Texto extraído:
☆ ☆ ☆ ☆ ☆
# importare una sega



## Maria_del_Valle

Hola...acabo de ver una peli donde cada vez que decían " me importa un comino" decían "non me ne importa una sega". He mirado en el diccionario y me viene la palabra _sega_ como _sierra; y no entiendo cómo pueden decir "no me importa una sierra" Gracias_


----------



## nosebleed

Maria_del_Valle said:


> Hola...acabo de ver una peli donde cada vez que decían " me importa un comino" decían "non me ne importa una sega". He mirado en el diccionario y me viene la palabra _sega_ como _sierra; y no entiendo cómo pueden decir "no me importa una sierra" Gracias_



Por la misma razón que vosotros decís _comino...

_Es una expresión, una frase hecha, y hay que tomarla así, sin más explicaciones...


----------



## Maria_del_Valle

No quería decirlo para no parecer muy vulgar, el último significado que me pone en el diccionario es "masturbación"; ¿podría decirse entonces "no me importa una _*paja*"?_


----------



## nosebleed

Efectivamente _sega _es también una manera vulgar de referirse a la masturbación masculina. Pero no hay traducción literal en español, o sea, más bien no hay que ponerse este problema.

Es como si yo quisiera traducir "non me ne importa un cumino"...en italiano no tendría sentido...¿me explico?


----------



## chlapec

Ahora bien, manteniendo el tono, en español se puede decir "me importa un carajo/una mierda" (disculpad las expresiones)


----------



## traduttrice81

Chlapac, io tambien pensaba en "me importa un carajo"  que es bastante vulgar... Asi que non me ne importa una sega podria ir bien, pero ya sabemos que tenemos un monton de expresiones mas...


----------



## krolaina

En plan fino también tenemos "me importa un pimiento"...y creo que en este caso en italiano sería con "fico secco", no?


----------



## nosebleed

krolaina said:


> En plan fino también tenemos "me importa un pimiento"...y creo que en este caso en italiano sería con "fico sec*c*o", no?



Sí, sería una traducción apropiada.


----------



## Azzurra

Senza voler andare fuori discussione (se così fosse, prego i moderatori di cancellare tranquillamente il post) "importare una sega" è molto connotato regionalmente in italiano, no? Azzarderei toscano... (qualche toscano che può confermare o smentire?) Mi domandavo se "importar un comino" fosse più standard in spagnolo di quanto non lo sia la traduzione italiana fatta nel film... Domanda contorta forse...


----------



## Antpax

Azzurra said:


> Senza voler andare fuori discussione (se così fosse, prego i moderatori di cancellare tranquillamente il post) "importare una sega" è molto connotato regionalmente in italiano, no? Azzarderei toscano... (qualche toscano che può confermare o smentire?) Mi domandavo se "importar un comino" fosse più standard in spagnolo di quanto non lo sia la traduzione italiana fatta nel film... Domanda contorta forse...
☆ ☆ ☆ ☆ ☆
Tareas del ejercicio:
A. En el texto extraído, ¿con qué expresión italiana se propone traducir «me importa un pimiento»?
B. Devuelve el fragmento del texto extraído que va desde "Chlapac, io tambien" hasta "de expresiones mas...", ambos incluidos.
No es necesario consultar los registros.
☆ ☆ ☆ ☆ ☆
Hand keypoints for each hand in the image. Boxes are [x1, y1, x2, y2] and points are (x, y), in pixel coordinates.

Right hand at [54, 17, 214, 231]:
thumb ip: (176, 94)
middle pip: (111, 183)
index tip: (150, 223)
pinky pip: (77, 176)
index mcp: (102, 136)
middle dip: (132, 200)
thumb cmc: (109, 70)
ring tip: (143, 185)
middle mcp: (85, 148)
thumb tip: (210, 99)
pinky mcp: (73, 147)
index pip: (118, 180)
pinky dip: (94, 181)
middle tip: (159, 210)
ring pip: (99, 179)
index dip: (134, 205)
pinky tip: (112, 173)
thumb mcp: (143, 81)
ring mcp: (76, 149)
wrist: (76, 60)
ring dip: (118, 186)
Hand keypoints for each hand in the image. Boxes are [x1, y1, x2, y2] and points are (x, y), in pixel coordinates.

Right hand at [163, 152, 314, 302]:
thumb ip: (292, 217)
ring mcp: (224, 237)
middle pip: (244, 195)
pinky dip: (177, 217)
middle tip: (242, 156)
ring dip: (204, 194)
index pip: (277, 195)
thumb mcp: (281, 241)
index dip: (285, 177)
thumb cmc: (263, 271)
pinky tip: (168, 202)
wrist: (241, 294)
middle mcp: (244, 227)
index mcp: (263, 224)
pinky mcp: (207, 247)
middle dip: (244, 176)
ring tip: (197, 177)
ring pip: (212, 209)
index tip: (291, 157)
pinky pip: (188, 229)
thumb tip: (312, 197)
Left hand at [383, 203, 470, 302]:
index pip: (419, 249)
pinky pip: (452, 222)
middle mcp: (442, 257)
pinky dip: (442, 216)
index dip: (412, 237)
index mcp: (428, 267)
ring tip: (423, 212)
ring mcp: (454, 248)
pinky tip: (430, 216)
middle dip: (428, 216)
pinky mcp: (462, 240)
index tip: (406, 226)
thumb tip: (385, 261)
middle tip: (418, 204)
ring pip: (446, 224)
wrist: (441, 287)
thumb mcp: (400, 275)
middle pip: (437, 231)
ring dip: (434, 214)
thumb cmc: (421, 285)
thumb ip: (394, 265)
☆ ☆ ☆ ☆ ☆
Lista de respuestas:
A. «Fico secco».

B.
Chlapac, io tambien pensaba en "me importa un carajo"  que es bastante vulgar... Asi que non me ne importa una sega podria ir bien, pero ya sabemos que tenemos un monton de expresiones mas...